This is where the flags are actually built from what's coming in
through the newly created exported function vm_brk_flags() below. The
only flag we're acting on is VM_EXEC (passed in from set_brk() above).
I think do_brk_flags() should mask the valid flags, or we'll regret it
in the future.
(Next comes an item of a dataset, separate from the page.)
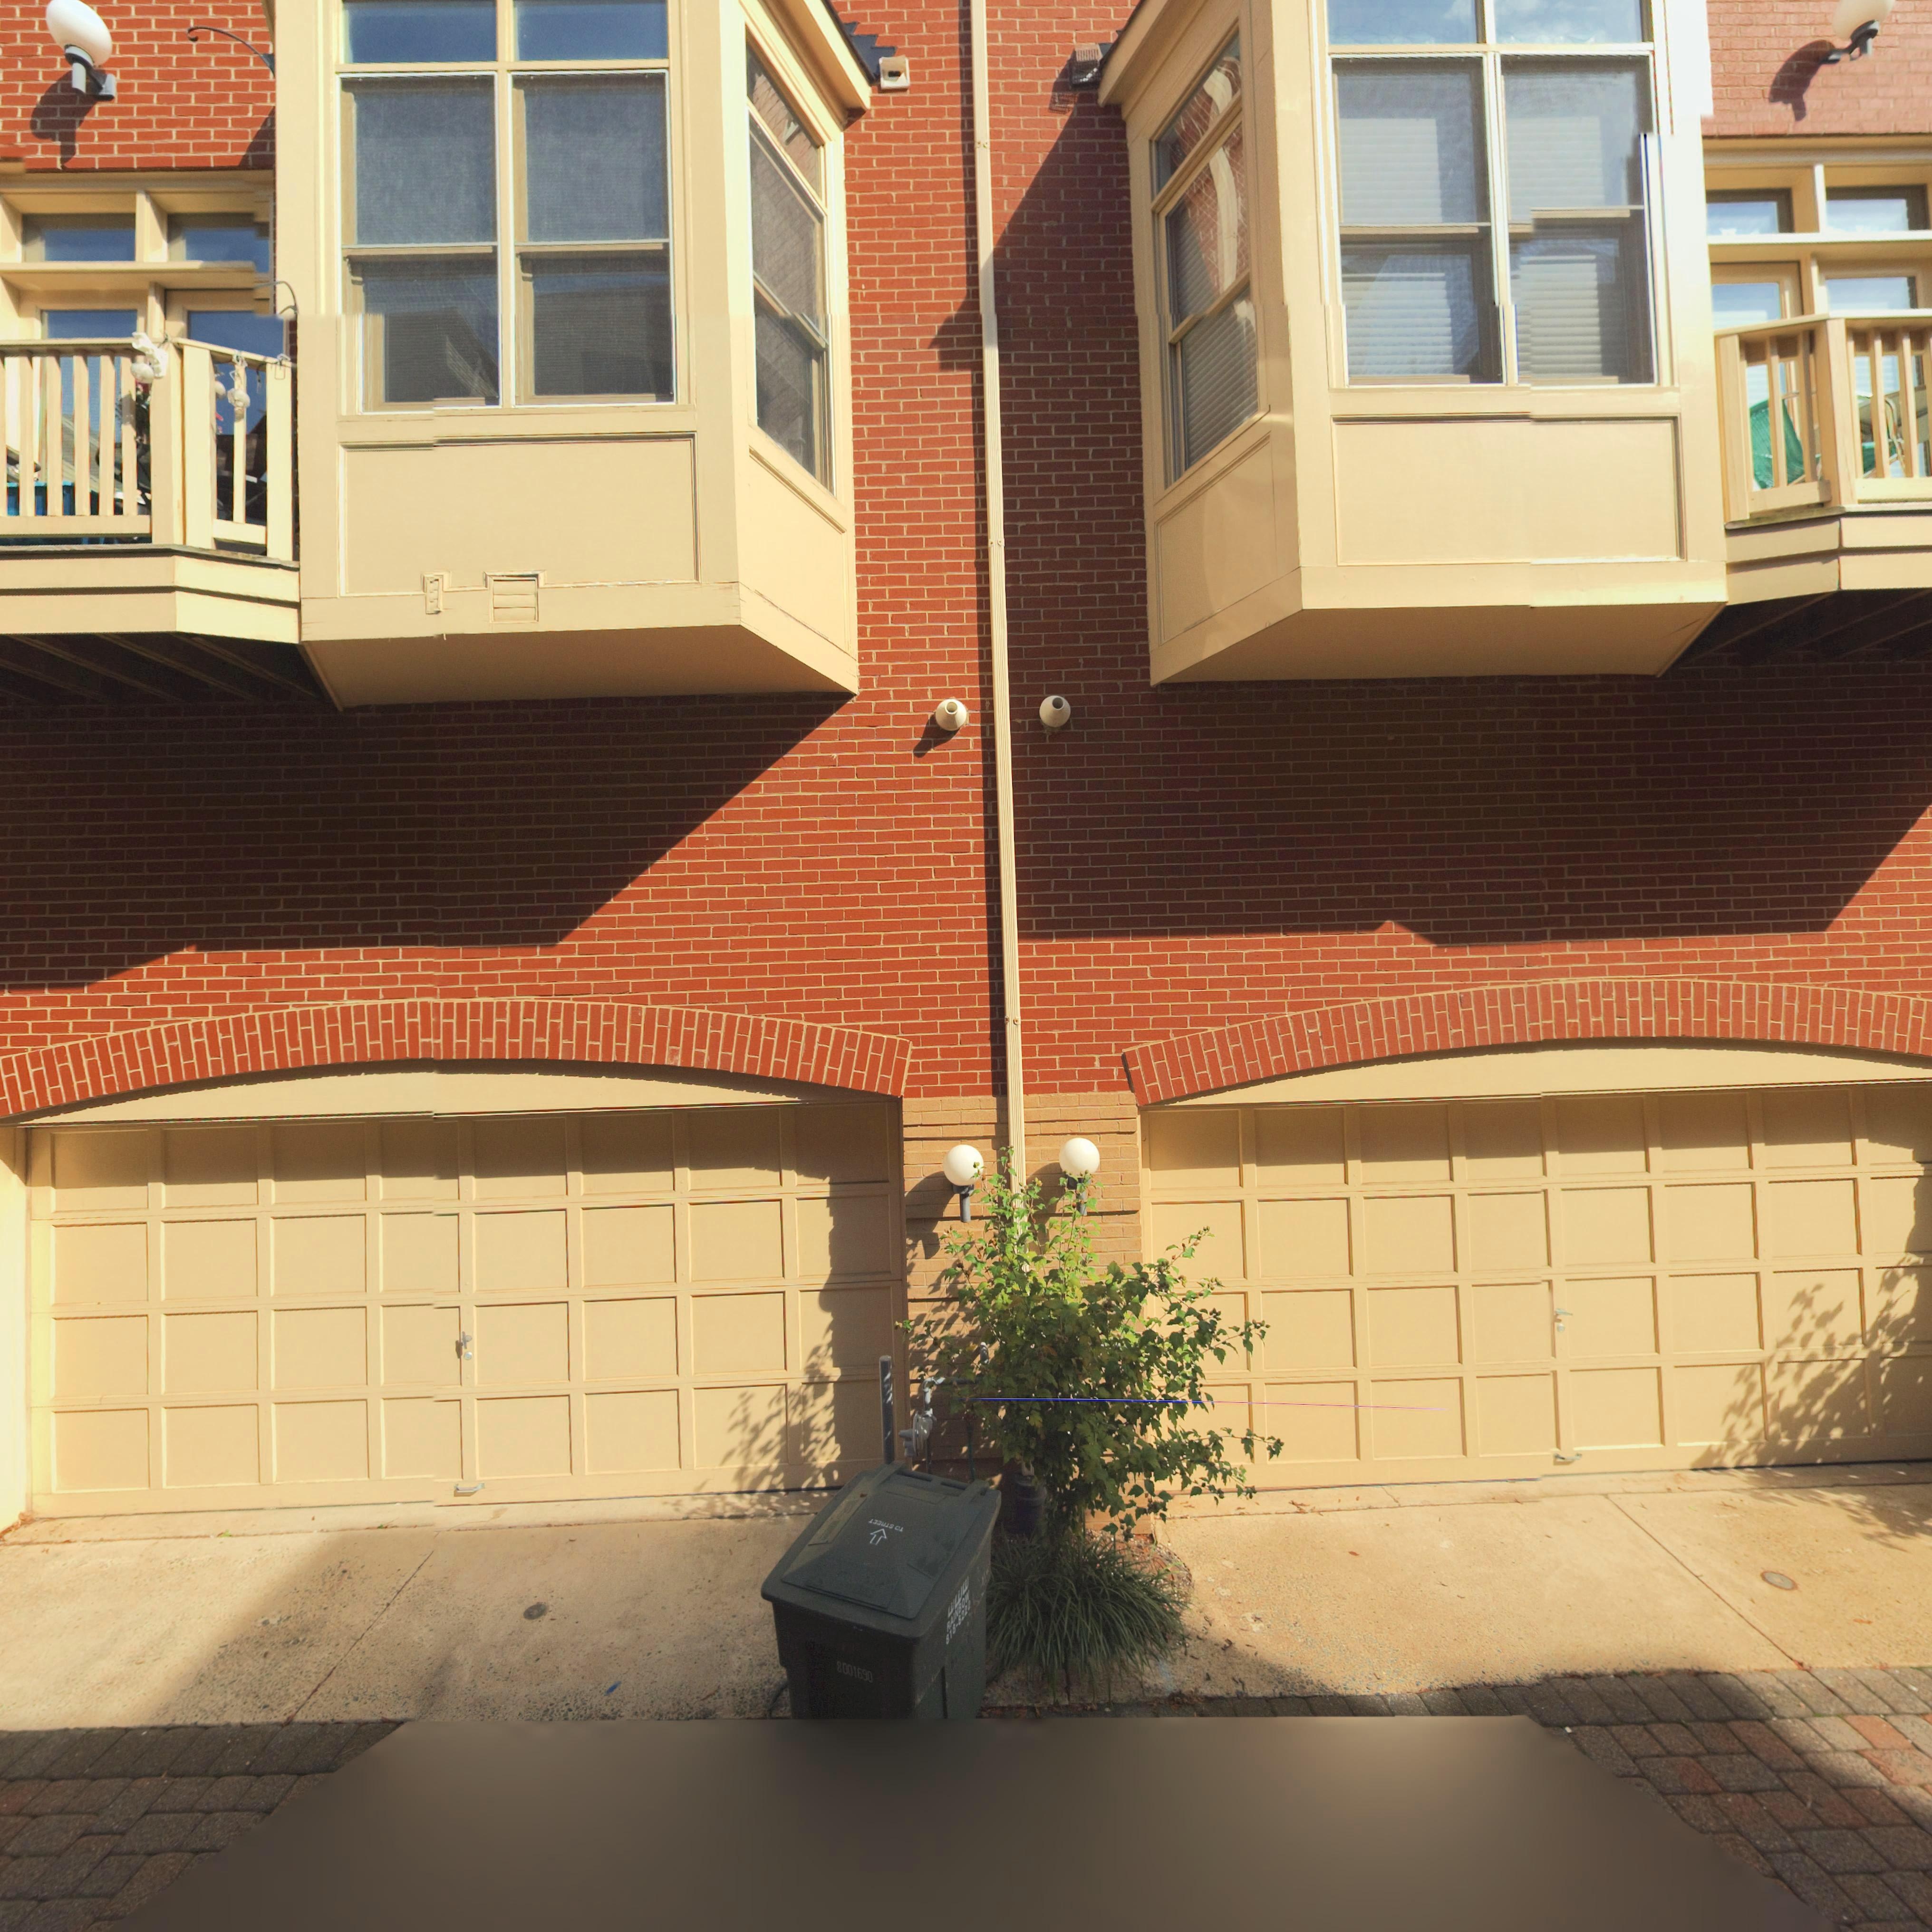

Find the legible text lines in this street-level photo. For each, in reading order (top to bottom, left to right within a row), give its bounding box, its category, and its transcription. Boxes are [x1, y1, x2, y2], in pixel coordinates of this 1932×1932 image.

[867, 1517, 905, 1533] None: ****** O*
[945, 1588, 970, 1634] None: RAINBO*
[945, 1598, 973, 1648] None: 818-*22*
[835, 1659, 874, 1684] None: 8001690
I'd like to see something like:

/* Until we need other flags, refuse anything except VM_EXEC. */
if ((flags & (~VM_EXEC)) != 0)
return -EINVAL;
flags |= VM_DATA_DEFAULT_FLAGS | VM_ACCOUNT | mm->def_flags;

With this, I'd be happy to Ack. :)

-Kees

>>
>> error = get_unmapped_area(NULL, addr, len, 0, MAP_FIXED);
>> if (offset_in_page(error))
>> @@ -2736,7 +2736,12 @@ out:
>> return 0;
>> }
>>
>> -int vm_brk(unsigned long addr, unsigned long len)
>> +static int do_brk(unsigned long addr, unsigned long len)
>> +{
>> + return do_brk_flags(addr, len, 0);
>> +}
>> +
>> +int vm_brk_flags(unsigned long addr, unsigned long len, unsigned long flags)
>> {
>> struct mm_struct *mm = current->mm;
>> int ret;
>> @@ -2745,13 +2750,19 @@ int vm_brk(unsigned long addr, unsigned long len)
>> if (down_write_killable(&mm->mmap_sem))
>> return -EINTR;
>>
>> - ret = do_brk(addr, len);
>> + ret = do_brk_flags(addr, len, flags);
>> populate = ((mm->def_flags & VM_LOCKED) != 0);
>> up_write(&mm->mmap_sem);
>> if (populate && !ret)
>> mm_populate(addr, len);
>> return ret;
>> }
>> +EXPORT_SYMBOL(vm_brk_flags);
>> +
>> +int vm_brk(unsigned long addr, unsigned long len)
>> +{
>> + return vm_brk_flags(addr, len, 0);
>> +}
>> EXPORT_SYMBOL(vm_brk);
>>
>> /* Release all mmaps. */
>> --
>> 2.9.2



--
Kees Cook
Nexus Security